Levan Koguashvili’s film — about a lonely 40-year-old schoolteacher who takes up with the wife of a soon-to-be-released convict — is a compassionate tragicomedy commenting on relationships and the profound emotional responsibilities they trigger.

Georgian director Levan Koguashvili's Blind Dates is a compassionate tragicomedy about bachelorhood's quiet desperation and its constant search for true companionship.
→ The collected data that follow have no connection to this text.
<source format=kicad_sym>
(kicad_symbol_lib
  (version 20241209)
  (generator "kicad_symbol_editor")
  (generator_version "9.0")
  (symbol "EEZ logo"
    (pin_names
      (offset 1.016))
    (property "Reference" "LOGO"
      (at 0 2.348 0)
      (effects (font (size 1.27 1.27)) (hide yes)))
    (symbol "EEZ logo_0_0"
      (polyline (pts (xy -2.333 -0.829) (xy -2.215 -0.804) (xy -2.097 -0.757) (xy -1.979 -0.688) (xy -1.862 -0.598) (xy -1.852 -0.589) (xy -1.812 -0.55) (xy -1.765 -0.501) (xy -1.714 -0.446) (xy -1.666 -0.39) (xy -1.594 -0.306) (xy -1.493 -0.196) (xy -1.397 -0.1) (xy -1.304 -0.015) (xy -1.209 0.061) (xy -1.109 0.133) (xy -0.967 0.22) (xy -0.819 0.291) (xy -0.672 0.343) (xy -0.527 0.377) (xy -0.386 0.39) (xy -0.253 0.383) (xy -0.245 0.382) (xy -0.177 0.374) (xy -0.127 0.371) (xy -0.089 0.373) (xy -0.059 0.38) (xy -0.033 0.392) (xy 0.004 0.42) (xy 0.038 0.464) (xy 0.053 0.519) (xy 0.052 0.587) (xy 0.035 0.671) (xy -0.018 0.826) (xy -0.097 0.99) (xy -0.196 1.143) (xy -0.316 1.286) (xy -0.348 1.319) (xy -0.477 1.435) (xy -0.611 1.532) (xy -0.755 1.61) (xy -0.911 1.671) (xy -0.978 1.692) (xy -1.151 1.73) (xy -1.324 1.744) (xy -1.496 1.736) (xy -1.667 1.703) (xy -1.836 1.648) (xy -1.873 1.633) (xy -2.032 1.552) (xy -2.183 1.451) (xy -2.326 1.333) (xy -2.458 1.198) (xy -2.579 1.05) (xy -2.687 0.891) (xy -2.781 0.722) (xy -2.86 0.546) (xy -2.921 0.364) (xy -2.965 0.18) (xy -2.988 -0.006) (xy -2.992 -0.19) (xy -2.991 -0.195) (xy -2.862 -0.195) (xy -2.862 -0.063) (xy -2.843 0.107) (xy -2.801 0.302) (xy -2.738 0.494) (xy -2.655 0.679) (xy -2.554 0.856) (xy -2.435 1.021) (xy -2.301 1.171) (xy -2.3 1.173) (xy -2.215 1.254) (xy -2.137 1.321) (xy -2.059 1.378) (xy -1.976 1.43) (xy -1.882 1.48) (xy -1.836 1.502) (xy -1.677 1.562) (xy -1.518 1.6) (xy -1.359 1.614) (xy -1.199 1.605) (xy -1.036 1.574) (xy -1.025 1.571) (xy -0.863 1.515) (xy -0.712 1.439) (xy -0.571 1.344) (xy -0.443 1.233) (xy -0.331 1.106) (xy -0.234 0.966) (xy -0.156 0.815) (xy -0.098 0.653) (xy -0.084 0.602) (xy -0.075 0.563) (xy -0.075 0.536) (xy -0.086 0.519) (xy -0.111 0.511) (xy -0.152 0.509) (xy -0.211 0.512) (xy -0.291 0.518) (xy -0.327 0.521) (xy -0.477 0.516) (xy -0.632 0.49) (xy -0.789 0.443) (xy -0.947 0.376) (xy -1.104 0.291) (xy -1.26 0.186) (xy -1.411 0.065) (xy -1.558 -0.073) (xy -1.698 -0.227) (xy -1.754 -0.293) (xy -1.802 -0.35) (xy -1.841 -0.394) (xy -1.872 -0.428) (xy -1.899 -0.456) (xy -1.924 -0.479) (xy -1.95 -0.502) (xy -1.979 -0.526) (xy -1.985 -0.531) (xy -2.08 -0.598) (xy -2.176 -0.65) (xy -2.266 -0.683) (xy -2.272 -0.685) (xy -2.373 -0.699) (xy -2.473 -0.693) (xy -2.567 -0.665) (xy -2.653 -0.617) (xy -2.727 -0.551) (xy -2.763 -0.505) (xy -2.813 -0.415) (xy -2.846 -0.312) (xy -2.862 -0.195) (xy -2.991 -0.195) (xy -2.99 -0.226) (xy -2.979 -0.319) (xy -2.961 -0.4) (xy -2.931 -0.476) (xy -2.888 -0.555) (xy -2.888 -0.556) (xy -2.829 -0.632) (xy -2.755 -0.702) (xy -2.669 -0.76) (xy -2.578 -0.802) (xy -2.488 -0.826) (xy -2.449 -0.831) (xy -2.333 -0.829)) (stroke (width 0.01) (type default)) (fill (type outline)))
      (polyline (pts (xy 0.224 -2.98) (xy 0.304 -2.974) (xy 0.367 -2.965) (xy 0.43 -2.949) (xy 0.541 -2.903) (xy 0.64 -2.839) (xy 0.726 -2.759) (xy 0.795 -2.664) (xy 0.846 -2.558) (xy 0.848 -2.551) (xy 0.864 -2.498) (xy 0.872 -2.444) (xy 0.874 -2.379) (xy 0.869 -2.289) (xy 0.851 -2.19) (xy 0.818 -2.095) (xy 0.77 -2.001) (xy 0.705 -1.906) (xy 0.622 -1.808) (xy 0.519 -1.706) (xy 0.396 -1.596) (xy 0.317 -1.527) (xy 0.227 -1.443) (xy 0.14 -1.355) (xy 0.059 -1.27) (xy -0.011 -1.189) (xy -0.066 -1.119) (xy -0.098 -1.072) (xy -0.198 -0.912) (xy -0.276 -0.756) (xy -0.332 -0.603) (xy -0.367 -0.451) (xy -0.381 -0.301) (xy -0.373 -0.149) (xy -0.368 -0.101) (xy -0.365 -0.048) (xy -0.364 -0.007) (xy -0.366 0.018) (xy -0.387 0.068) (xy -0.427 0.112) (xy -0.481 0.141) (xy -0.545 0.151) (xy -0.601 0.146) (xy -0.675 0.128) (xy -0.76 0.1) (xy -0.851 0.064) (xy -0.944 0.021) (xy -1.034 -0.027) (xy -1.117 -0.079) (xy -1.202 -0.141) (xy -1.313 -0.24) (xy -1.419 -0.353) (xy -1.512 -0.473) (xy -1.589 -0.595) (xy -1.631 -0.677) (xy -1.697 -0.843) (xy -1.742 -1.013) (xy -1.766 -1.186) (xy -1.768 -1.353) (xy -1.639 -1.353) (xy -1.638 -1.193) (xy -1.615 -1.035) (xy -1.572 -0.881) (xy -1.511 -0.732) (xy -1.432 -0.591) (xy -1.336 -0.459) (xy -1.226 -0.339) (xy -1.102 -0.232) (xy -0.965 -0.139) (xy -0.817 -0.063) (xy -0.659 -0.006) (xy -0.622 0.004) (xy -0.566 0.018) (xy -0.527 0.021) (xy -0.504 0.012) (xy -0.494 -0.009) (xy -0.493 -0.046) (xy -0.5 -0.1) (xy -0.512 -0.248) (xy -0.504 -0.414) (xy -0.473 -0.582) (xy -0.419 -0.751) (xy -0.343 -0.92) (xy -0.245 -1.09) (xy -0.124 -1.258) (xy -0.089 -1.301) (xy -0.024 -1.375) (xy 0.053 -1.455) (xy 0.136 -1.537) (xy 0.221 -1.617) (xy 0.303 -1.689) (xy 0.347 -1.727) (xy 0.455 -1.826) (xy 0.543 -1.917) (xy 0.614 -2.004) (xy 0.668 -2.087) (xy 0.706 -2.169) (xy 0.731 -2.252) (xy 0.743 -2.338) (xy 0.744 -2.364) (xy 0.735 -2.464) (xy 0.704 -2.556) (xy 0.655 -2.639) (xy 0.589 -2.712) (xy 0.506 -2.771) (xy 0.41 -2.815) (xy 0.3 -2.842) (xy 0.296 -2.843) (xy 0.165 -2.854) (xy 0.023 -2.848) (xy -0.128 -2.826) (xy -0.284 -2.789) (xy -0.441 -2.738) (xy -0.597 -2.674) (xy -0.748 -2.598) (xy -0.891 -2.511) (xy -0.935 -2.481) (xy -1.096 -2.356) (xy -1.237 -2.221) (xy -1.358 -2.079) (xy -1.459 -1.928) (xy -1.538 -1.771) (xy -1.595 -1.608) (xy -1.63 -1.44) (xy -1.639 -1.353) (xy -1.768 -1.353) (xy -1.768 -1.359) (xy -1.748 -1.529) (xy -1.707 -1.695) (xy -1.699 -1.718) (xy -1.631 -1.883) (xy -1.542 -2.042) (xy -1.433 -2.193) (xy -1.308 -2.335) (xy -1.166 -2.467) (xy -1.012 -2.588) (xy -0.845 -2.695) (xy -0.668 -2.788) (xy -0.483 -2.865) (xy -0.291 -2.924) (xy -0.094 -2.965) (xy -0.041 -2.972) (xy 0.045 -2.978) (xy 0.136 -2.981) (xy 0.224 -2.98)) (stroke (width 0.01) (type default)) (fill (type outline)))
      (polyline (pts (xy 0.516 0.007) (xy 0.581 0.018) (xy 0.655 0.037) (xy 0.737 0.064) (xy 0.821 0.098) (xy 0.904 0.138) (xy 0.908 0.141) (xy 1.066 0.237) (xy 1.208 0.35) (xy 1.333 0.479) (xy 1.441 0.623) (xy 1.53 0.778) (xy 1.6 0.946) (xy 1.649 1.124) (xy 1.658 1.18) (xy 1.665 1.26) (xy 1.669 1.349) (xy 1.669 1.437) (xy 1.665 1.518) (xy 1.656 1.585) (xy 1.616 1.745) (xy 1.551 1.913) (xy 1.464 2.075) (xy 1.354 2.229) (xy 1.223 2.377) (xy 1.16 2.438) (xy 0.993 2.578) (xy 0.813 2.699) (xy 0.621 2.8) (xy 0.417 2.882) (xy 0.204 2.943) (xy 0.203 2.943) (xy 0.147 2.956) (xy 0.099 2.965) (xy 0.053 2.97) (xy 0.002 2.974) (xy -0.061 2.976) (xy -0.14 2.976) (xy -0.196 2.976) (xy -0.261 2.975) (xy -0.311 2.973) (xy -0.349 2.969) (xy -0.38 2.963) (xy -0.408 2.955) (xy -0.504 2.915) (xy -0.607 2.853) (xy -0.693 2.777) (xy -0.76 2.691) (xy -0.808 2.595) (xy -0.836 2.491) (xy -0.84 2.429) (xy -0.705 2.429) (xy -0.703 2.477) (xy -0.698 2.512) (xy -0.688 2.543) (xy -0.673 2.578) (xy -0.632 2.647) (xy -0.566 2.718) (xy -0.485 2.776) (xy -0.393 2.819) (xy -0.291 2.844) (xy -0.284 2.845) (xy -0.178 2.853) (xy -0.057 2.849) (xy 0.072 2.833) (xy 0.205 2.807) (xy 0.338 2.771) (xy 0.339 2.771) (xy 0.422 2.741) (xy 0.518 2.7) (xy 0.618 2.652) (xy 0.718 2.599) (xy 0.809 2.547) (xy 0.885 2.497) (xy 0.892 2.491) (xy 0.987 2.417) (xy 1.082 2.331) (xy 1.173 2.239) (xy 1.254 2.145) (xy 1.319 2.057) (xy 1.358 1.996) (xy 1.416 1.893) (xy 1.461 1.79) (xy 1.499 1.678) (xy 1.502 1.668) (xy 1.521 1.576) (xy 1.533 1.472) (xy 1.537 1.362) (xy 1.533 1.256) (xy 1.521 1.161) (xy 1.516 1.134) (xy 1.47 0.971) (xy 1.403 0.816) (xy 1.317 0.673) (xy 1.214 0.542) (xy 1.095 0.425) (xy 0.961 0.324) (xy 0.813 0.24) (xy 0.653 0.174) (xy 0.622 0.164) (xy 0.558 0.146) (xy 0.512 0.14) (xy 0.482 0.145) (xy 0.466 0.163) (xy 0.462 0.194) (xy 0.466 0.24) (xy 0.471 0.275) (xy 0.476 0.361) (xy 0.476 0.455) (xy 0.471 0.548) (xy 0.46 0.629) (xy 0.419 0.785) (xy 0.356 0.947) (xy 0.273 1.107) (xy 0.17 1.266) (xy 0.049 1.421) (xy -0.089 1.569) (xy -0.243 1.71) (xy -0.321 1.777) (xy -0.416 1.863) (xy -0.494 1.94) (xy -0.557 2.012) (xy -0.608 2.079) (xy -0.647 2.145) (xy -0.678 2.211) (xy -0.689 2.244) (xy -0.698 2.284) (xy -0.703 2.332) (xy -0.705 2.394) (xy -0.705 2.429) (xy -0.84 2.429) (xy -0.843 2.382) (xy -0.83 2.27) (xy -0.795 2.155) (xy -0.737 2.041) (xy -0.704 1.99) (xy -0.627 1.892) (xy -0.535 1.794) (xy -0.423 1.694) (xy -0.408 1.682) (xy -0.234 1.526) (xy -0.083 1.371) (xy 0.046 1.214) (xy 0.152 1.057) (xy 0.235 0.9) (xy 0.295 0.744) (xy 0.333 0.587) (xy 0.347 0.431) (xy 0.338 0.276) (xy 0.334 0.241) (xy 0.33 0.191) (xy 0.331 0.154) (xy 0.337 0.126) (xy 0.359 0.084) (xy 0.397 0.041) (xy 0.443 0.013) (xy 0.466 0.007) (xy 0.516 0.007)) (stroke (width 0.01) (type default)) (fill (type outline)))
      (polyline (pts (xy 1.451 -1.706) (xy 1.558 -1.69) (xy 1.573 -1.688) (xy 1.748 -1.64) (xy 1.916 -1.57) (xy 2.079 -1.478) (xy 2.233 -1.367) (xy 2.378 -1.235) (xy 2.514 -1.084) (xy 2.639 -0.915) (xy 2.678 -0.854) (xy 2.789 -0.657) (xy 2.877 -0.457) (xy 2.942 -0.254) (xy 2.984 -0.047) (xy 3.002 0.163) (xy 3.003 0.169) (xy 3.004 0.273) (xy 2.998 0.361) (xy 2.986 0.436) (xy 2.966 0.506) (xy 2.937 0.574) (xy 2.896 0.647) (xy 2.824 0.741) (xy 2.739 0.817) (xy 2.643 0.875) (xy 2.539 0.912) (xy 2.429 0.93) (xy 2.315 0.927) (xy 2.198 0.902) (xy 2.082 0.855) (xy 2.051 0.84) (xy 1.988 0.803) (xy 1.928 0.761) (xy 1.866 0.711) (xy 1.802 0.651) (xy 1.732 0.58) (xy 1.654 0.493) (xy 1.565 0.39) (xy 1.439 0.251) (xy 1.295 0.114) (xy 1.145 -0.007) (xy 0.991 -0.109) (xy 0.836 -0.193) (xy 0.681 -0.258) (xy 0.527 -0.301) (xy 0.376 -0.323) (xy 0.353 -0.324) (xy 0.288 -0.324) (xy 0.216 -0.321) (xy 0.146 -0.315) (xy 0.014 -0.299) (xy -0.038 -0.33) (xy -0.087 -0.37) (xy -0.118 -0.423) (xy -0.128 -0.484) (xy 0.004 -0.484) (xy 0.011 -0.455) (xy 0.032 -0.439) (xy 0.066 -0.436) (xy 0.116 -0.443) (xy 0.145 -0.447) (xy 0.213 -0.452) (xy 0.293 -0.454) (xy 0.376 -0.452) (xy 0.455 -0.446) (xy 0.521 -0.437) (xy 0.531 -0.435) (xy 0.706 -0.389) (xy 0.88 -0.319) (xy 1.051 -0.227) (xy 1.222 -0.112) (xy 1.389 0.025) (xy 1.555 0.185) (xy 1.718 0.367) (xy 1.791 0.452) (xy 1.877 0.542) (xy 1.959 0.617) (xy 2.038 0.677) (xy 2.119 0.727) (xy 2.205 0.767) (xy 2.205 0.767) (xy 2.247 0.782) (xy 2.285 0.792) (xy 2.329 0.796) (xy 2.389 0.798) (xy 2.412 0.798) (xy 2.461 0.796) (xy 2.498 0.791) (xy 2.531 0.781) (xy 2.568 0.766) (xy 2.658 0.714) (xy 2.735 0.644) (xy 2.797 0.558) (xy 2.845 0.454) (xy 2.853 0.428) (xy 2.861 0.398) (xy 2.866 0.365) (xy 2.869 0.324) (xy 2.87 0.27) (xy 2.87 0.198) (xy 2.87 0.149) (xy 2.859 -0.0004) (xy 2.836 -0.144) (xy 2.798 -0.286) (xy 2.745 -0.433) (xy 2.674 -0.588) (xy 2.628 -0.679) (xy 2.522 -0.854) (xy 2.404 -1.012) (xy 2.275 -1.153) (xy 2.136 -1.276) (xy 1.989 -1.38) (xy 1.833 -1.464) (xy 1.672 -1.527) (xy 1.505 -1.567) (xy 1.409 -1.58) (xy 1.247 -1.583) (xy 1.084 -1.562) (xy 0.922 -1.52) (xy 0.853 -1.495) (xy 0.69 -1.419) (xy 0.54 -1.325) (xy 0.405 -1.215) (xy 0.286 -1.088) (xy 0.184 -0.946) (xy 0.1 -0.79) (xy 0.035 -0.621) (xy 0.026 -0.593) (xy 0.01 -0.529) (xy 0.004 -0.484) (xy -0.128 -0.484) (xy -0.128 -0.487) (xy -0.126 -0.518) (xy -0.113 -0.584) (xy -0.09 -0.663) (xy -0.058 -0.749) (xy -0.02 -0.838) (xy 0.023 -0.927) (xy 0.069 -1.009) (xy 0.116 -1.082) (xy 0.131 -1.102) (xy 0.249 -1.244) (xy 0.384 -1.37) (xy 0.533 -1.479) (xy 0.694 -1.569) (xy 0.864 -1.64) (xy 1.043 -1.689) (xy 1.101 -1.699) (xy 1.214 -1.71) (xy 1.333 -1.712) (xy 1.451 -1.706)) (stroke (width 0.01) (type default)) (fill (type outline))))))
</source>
Single and balding, forty-year-old school teacher Sandro (a brilliantly straight-faced Andro Sakvarelidze) still lives at home under the daily scrutiny of his hilarious, ever-bickering parents. After a blind date fizzles out into emotionless absurdity, Sandro and his sidekick Iva (Archil Kikodze) take off for the weekend to a rainy seaside. There, the two have a chance encounter with hairdresser Manana (Ia Sukhitashvili). Love blooms — or, in accordance with Koguashvili and Boris Frumin's wry script, it broods — but it is short-lived. Manana's husband, Tengo (Vakho Chachanidz), is released from jail and soon enough, Sandro winds up embroiled in a scheme that will force him to choose between love and honour.
With a seasoned storyteller's sense of
framing, Koguashvili delivers a compassionate
film about arrested development
persisting well into adulthood. Exhibiting
a keen eye for human tenderness —
with help from cinematographer Tato
Kotetishvili — Blind Dates is ultimately a
film about relationships and the profound
and unpredictable emotional responsibilities
they trigger. Part of Georgia's new and rapidly
growing crop of talented filmmakers,
Koguashvili is a director whose cinematic
sensibility has us looking forward to what will
no doubt be many wonderful films to come.